The disease has spread to birds in at least 10 countries, and officials have reported 13 human cases of the avian flu strain in Vietnam and Thailand.

Ten people have died. The latest known fatalities are believed to be two Vietnamese sisters, who contracted the disease after killing chickens in preparation for their brother's wedding.

The women, ages 23 and 30, were admitted to a Hanoi clinic Jan. 13 and died Jan. 22. Their brother also died, but he was cremated and no blood samples were available to determine the cause of death.

WHO officials voiced caution about the sisters' cases, however, saying earlier tests had come back negative for bird flu and further testing would be required.

Scientists believe the deadly disease is spread when people come in contact with infected birds or their feces, but so far it does not appear that the virus can be transmitted from person to person.

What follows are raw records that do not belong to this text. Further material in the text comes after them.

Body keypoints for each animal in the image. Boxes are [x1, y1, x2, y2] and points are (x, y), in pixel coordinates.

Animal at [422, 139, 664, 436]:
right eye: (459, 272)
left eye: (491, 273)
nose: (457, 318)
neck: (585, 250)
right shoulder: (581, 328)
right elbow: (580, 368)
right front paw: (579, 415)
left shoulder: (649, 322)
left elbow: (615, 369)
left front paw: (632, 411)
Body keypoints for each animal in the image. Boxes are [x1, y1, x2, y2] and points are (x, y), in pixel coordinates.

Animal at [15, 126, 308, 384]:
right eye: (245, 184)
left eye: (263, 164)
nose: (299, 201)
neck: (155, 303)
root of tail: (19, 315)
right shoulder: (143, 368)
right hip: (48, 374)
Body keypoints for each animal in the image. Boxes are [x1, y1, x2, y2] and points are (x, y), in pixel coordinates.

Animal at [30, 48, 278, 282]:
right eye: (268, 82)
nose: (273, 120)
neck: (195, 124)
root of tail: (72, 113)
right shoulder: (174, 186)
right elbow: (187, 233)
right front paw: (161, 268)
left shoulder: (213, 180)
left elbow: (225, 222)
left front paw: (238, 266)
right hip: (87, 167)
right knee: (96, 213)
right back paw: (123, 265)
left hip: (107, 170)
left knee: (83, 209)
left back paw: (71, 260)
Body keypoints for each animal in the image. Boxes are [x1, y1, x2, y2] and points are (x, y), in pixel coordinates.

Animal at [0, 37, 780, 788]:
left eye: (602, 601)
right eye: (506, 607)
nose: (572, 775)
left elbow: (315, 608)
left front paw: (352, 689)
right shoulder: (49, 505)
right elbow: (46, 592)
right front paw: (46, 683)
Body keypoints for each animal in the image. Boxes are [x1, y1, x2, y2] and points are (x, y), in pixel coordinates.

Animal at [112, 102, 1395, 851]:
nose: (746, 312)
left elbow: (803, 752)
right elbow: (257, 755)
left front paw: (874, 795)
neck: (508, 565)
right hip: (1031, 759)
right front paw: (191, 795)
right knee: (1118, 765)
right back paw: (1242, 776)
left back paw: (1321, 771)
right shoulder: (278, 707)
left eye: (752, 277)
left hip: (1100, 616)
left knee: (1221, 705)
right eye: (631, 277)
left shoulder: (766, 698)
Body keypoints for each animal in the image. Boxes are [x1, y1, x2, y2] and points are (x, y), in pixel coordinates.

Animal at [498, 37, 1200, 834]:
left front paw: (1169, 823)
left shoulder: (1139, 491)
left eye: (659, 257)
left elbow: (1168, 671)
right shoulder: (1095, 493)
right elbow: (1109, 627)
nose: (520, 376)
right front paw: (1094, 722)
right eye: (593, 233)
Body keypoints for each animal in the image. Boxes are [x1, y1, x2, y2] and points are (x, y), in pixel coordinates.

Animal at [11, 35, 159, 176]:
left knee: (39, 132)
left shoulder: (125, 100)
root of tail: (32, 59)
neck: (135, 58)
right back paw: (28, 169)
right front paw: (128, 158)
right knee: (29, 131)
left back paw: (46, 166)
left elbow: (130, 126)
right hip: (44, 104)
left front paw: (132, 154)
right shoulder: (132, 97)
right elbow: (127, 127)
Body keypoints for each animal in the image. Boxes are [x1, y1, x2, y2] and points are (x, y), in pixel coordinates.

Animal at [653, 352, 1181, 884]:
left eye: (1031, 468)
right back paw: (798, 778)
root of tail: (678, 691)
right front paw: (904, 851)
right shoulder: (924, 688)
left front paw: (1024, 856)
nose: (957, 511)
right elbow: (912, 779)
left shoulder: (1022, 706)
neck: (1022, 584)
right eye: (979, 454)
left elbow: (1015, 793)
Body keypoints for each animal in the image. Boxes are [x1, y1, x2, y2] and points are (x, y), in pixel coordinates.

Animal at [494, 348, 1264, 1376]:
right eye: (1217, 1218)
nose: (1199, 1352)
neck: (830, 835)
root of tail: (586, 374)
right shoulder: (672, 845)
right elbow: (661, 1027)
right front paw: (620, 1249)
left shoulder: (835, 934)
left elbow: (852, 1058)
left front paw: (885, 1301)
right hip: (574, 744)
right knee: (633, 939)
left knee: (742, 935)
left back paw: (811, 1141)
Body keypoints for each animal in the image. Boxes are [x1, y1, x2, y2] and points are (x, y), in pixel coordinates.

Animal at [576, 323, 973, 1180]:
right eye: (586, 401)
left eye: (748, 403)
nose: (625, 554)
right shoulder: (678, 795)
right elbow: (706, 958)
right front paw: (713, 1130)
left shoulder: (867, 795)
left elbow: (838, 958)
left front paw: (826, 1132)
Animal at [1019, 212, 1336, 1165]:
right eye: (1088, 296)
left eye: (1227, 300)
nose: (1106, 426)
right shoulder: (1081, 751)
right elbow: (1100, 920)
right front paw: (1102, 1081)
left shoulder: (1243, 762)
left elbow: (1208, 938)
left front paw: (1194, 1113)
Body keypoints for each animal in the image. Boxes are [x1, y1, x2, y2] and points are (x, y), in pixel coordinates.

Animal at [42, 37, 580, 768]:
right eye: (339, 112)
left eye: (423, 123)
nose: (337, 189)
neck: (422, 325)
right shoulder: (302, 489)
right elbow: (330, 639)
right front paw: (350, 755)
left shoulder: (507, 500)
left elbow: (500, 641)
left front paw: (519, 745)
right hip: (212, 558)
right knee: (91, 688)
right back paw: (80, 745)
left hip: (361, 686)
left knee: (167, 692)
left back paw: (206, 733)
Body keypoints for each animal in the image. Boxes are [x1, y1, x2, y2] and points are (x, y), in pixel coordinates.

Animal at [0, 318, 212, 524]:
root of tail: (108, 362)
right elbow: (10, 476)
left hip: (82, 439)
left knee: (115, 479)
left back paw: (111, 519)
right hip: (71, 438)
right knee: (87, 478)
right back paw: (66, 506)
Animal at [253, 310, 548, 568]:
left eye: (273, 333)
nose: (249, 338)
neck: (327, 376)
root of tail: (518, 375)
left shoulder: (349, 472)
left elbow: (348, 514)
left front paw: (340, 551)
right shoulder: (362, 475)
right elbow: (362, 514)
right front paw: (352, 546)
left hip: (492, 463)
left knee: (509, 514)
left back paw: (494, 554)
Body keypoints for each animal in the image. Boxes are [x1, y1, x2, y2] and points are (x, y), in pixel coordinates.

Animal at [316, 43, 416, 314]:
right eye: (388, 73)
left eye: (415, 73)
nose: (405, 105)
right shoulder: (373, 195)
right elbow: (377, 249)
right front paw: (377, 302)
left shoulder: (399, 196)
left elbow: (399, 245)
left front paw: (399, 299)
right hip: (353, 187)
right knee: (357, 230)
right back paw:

Yet officials fear the flu could mutate or combine with a human flu strain in a way that could produce a potentially virulent human to human contagion - and Stohr said the rush to come up with a vaccine is aimed at that possibility.

A prototype vaccine could be ready in two months, but it will take about four months to test its safety.

Also, governments in Asia were being urged to give people taking part in the slaughter of birds immunizations against normal flu strains - not to prevent them from getting the avian flu, but to minimize the chance or producing a more lethal hybrid virus.

"It is a personal risk they take and in addition, of course, it increases the likelihood of this co-circulation of viruses," Stohr said.

New Scientist, a British weekly, reported yesterday that the avian flu epidemic began over a year ago and its spread may be due to government coverups of the problem, combined with questionable farming practices.

No cases of the disease, in either birds or humans has been reported in the United States.

The Center for Disease Control has asked doctors to stay alert for flulike symptoms among people who have returned from trips to Asia.